3 Other IFRSs set out the recognition, measurement and disclosure requirements for specific transactions and
other events.
4 This Standard does not apply to the structure and content of condensed interim financial statements prepared
in accordance with IAS 34 Interim Financial Reporting. However, paragraphs 15–35 apply to such financial
statements. This Standard applies equally to all entities, including those that present consolidated financial
statements and those that present separate financial statements as defined in IAS 27 Consolidated and
Separate Financial Statements.
5 This Standard uses terminology that is suitable for profit-oriented entities, including public sector business
entities. If entities with not-for-profit activities in the private sector or the public sector apply this Standard,
they may need to amend the descriptions used for particular line items in the financial statements and for the
financial statements themselves.
6 Similarly, entities that do not have equity as defined in IAS 32 Financial Instruments: Presentation (eg
some mutual funds) and entities whose share capital is not equity (eg some co-operative entities) may need
to adapt the financial statement presentation of members’ or unitholders’ interests.
Definitions
7 The following terms are used in this Standard with the meanings specified:
General purpose financial statements (referred to as ‘financial statements’) are those intended to meet
the needs of users who are not in a position to require an entity to prepare reports tailored to their
particular information needs.
Impracticable Applying a requirement is impracticable when the entity cannot apply it after making
every reasonable effort to do so.

* Data records:
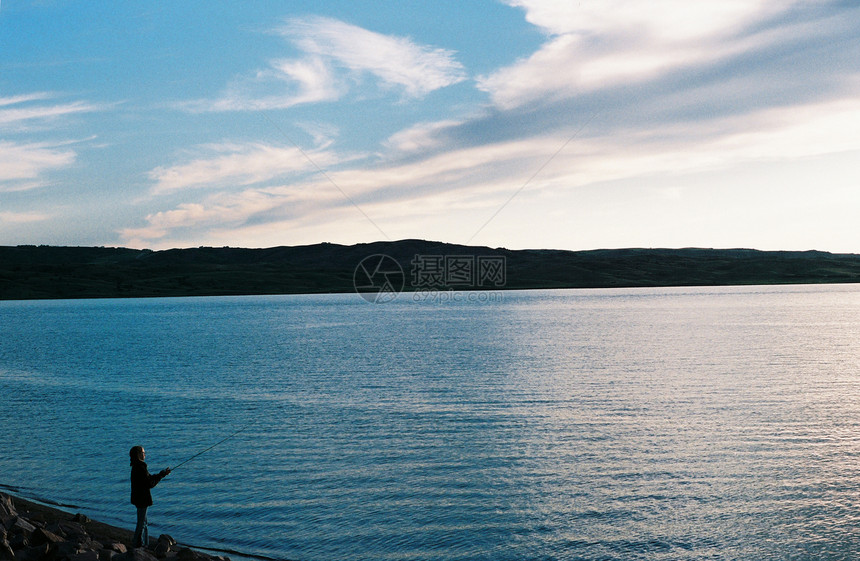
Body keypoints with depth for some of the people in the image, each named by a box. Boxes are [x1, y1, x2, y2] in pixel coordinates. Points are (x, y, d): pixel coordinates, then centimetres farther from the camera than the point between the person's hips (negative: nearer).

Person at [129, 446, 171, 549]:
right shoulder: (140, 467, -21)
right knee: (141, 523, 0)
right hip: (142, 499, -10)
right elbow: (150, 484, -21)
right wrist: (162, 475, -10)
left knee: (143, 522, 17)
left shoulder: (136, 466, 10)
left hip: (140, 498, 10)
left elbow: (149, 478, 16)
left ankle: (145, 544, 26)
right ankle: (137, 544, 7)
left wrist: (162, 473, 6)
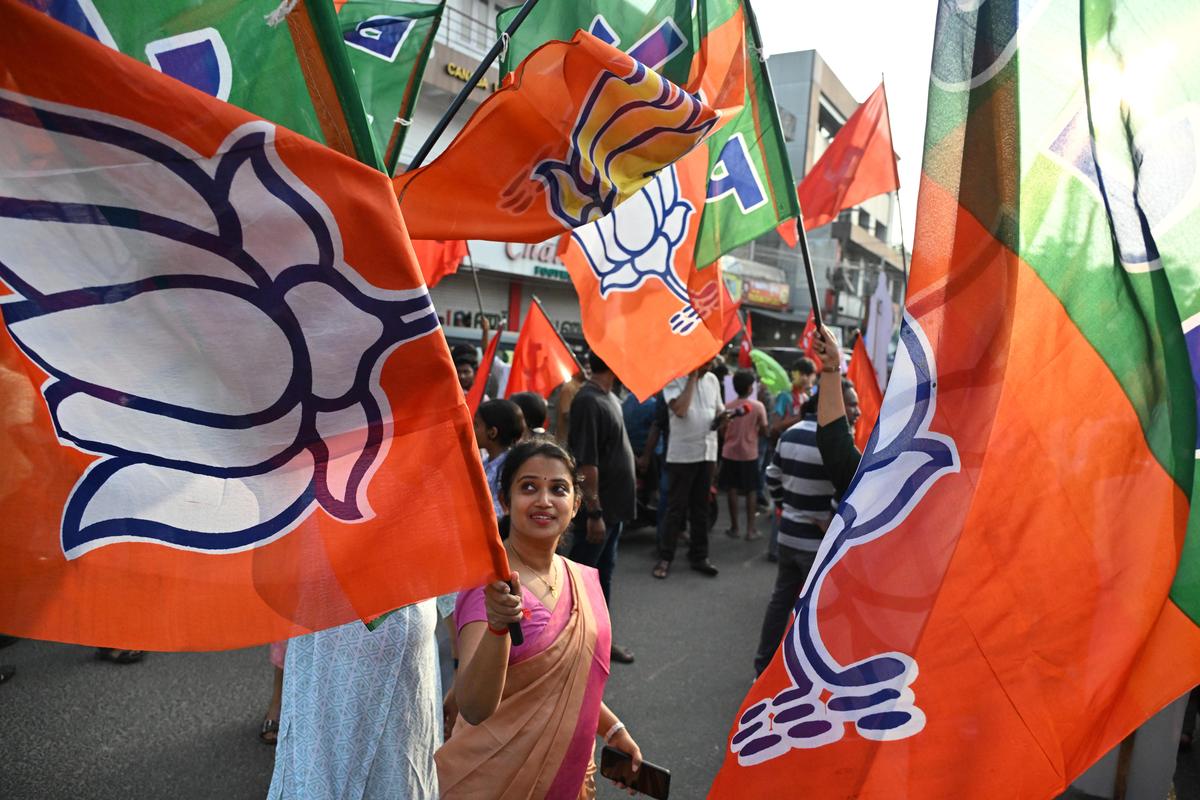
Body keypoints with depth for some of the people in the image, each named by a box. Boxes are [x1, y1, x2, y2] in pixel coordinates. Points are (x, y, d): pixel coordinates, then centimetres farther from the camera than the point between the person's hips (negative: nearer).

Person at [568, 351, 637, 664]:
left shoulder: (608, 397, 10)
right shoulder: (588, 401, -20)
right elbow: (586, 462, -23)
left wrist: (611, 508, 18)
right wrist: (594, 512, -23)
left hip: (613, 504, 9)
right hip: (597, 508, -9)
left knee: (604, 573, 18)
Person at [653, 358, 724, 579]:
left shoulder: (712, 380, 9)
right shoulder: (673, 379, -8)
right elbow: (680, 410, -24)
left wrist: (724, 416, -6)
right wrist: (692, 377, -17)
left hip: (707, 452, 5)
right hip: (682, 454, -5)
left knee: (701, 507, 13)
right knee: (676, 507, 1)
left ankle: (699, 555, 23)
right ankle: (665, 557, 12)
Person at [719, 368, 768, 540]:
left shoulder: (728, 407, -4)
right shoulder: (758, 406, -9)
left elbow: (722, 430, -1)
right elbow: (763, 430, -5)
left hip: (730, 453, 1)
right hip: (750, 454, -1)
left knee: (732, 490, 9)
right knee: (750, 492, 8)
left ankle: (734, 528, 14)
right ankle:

* Brief A:
Transcribe the passage from the accounting standard, beginning at the words "6 Similarly, entities" and stopping after the words "effort to do so.".
* Brief B:
Pick up the accounting standard text right after its last sentence and continue it.

* Expected answer A:
6 Similarly, entities that do not have equity as defined in IAS 32 Financial Instruments: Presentation (eg
some mutual funds) and entities whose share capital is not equity (eg some co-operative entities) may need
to adapt the financial statement presentation of members’ or unitholders’ interests.
Definitions
7 The following terms are used in this Standard with the meanings specified:
General purpose financial statements (referred to as ‘financial statements’) are those intended to meet
the needs of users who are not in a position to require an entity to prepare reports tailored to their
particular information needs.
Impracticable Applying a requirement is impracticable when the entity cannot apply it after making
every reasonable effort to do so.

* Expected answer B:
International Financial Reporting Standards (IFRSs) are Standards and Interpretations adopted by
the International Accounting Standards Board (IASB). They comprise:
(a) International Financial Reporting Standards;
(b) International Accounting Standards; and
(c) Interpretations developed by the International Financial Reporting Interpretations
Committee (IFRIC) or the former Standing Interpretations Committee (SIC).
EC staff consolidated version as of 18 February 2011
FOR INFORMATION PURPOSES ONLY
2
Material Omissions or misstatements of items are material if they could, individually or collectively,
influence the economic decisions that users make on the basis of the financial statements. Materiality
depends on the size and nature of the omission or misstatement judged in the surrounding
circumstances. The size or nature of the item, or a combination of both, could be the determining
factor.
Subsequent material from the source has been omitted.